How to interpret F18 Blocker criterion

Kamil Paral kparal at redhat.com
Wed Nov 7 10:33:10 UTC 2012


> I don't think there's a conflict at all. All distros work hard to
> dual
> boot with Windows successfully because that's how you get people to
> try
> Linux: i.e., it's actually a key thing to have *in order to driver
> our
> philosophy*.
> 
> >  The current approach is that we don't care about problems with
> > VirtualBox, with nvidia drivers, with just about _anything_ that is
> > not included in Fedora. This test case doesn't really resonate with
> > it.
> 
> I disagree, because there's a vital difference. The dual boot case is
> about having Fedora - fully 'philosophy compliant' Fedora - working
> _alongside_ a different proprietary operating system; a configuration
> that's important to support for 'ideological' reasons as much as any
> others (see above). What we don't support is proprietary components
> *inside our own operating system*.

I also believe that the dual-boot support with Windows is important, should be thoroughly tested, and should be in our criteria. What annoys me is your reasoning being inconsistent with our past arguments about VirtualBox.
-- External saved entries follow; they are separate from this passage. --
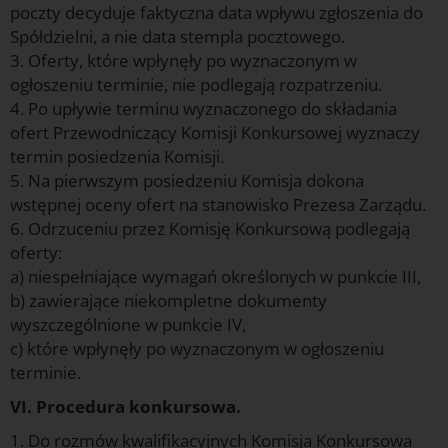
poczty decyduje faktyczna data wpływu zgłoszenia do
Spółdzielni, a nie data stempla pocztowego.
3. Oferty, które wpłynęły po wyznaczonym w
ogłoszeniu terminie, nie podlegają rozpatrzeniu.
4. Po upływie terminu wyznaczonego do składania
ofert Przewodniczący Komisji Konkursowej wyznaczy
termin posiedzenia Komisji.
5. Na pierwszym posiedzeniu Komisja dokona
wstępnej oceny ofert na stanowisko Prezesa Zarządu.
6. Odrzuceniu przez Komisję Konkursową podlegają
oferty:
a) niespełniające wymagań określonych w punkcie III,
b) zawierające niekompletne dokumenty
wyszczególnione w punkcie IV,
c) które wpłynęły po wyznaczonym w ogłoszeniu
terminie.
VI. Procedura konkursowa.
1. Do rozmów kwalifikacyjnych Komisja Konkursowa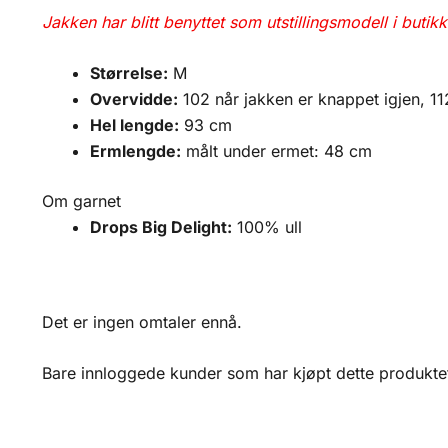
Jakken har blitt benyttet som utstillingsmodell i butikk
Størrelse:
M
Overvidde:
102 når jakken er knappet igjen, 11
Hel lengde:
93 cm
Ermlengde:
målt under ermet: 48 cm
Om garnet
Drops Big Delight:
100% ull
Det er ingen omtaler ennå.
Bare innloggede kunder som har kjøpt dette produktet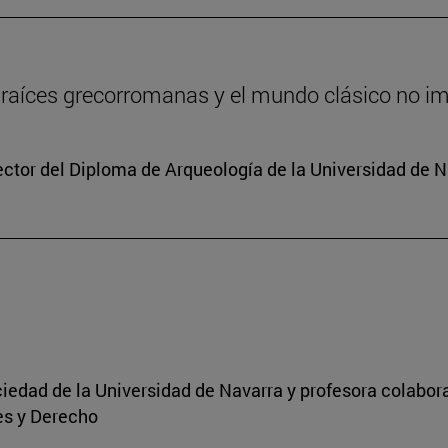
 raíces grecorromanas y el mundo clásico no i
rector del Diploma de Arqueología de la Universidad de 
Sociedad de la Universidad de Navarra y profesora colabo
es y Derecho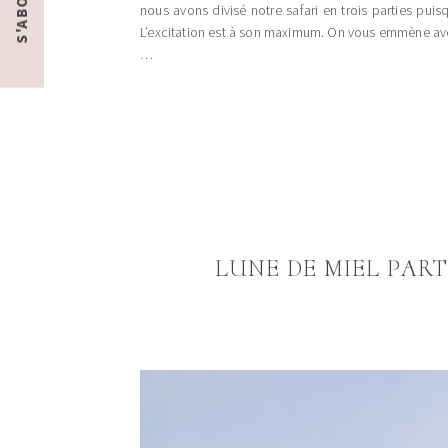
nous avons divisé notre safari en trois parties puis
L’excitation est à son maximum. On vous emmène av
…
LUNE DE MIEL PART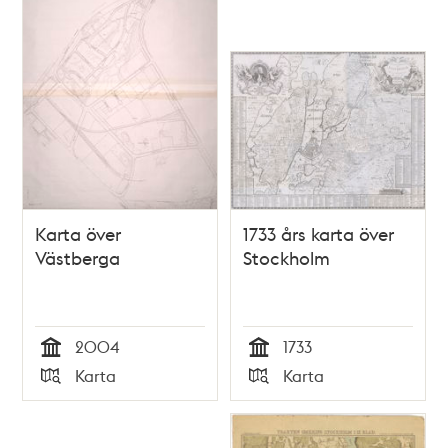
Karta över
1733 års karta över
Västberga
Stockholm
2004
1733
Tid
Tid
Karta
Karta
Typ
Typ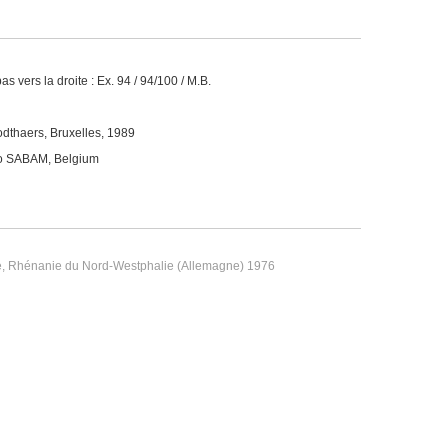
bas vers la droite : Ex. 94 / 94/100 / M.B.
dthaers, Bruxelles, 1989
c/o SABAM, Belgium
gne, Rhénanie du Nord-Westphalie (Allemagne) 1976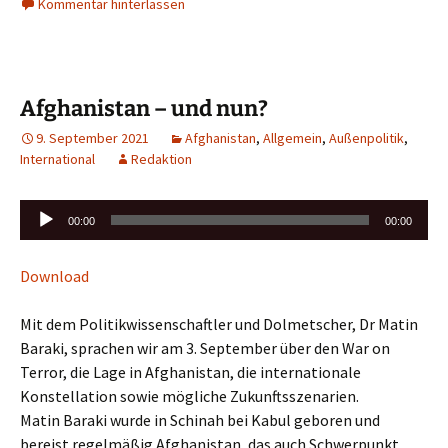
Kommentar hinterlassen
Afghanistan – und nun?
9. September 2021
Afghanistan
,
Allgemein
,
Außenpolitik
,
International
Redaktion
Audio-
00:00
00:00
Player
Download
Mit dem Politikwissenschaftler und Dolmetscher, Dr Matin
Baraki, sprachen wir am 3. September über den War on
Terror, die Lage in Afghanistan, die internationale
Konstellation sowie mögliche Zukunftsszenarien.
Matin Baraki wurde in Schinah bei Kabul geboren und
bereist regelmäßig Afghanistan, das auch Schwerpunkt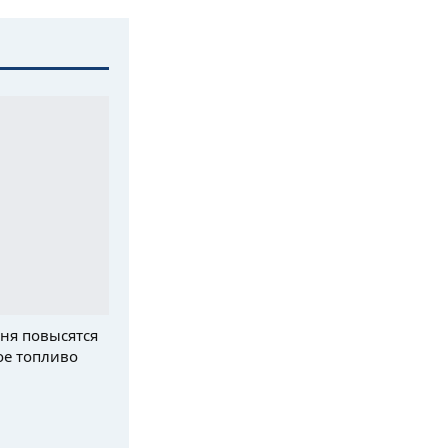
ня повысятся
ое топливо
According to your explanation, VirtualBox support should be in a completely same position as dual-boot support with Windows. It does not change the Fedora platform, it just allows the project to run as a whole inside a virtualized environment. I believe it's even more important than dual-boot, because most of the newcomers don't install Fedora into dual-boot, they are scared and unsure about what might happen. They try it first in a VM, and #1 is usually VirtualBox. I come across that in all my Fedora presentations, I even _recommend_ people to use VirtualBox prior to installing Fedora into dual-boot!

Yet, we don't give a damn about VirtualBox support. It's not in our criteria. We don't care much about its issues. We care a bit, but not much. Even though it's even open-source. (And it's very hard to find reasons why it's not included in Fedora, except for a single sentence here [1]).

I understand there are issues that we can't fix, because VirtualBox itself would have to be modified, and it's not under our direct control. But there are many issues that we can fix, like bugs in cirrus driver etc. And still we keep telling people "we don't support VirtualBox, this is not a blocker", even when it's a showstopper and we could fix it if we wanted.

So if the philosophy should really be interpreted as you say, I still find inconsistencies in our approach. Not with Windows support being superfluous, but with other components being missing.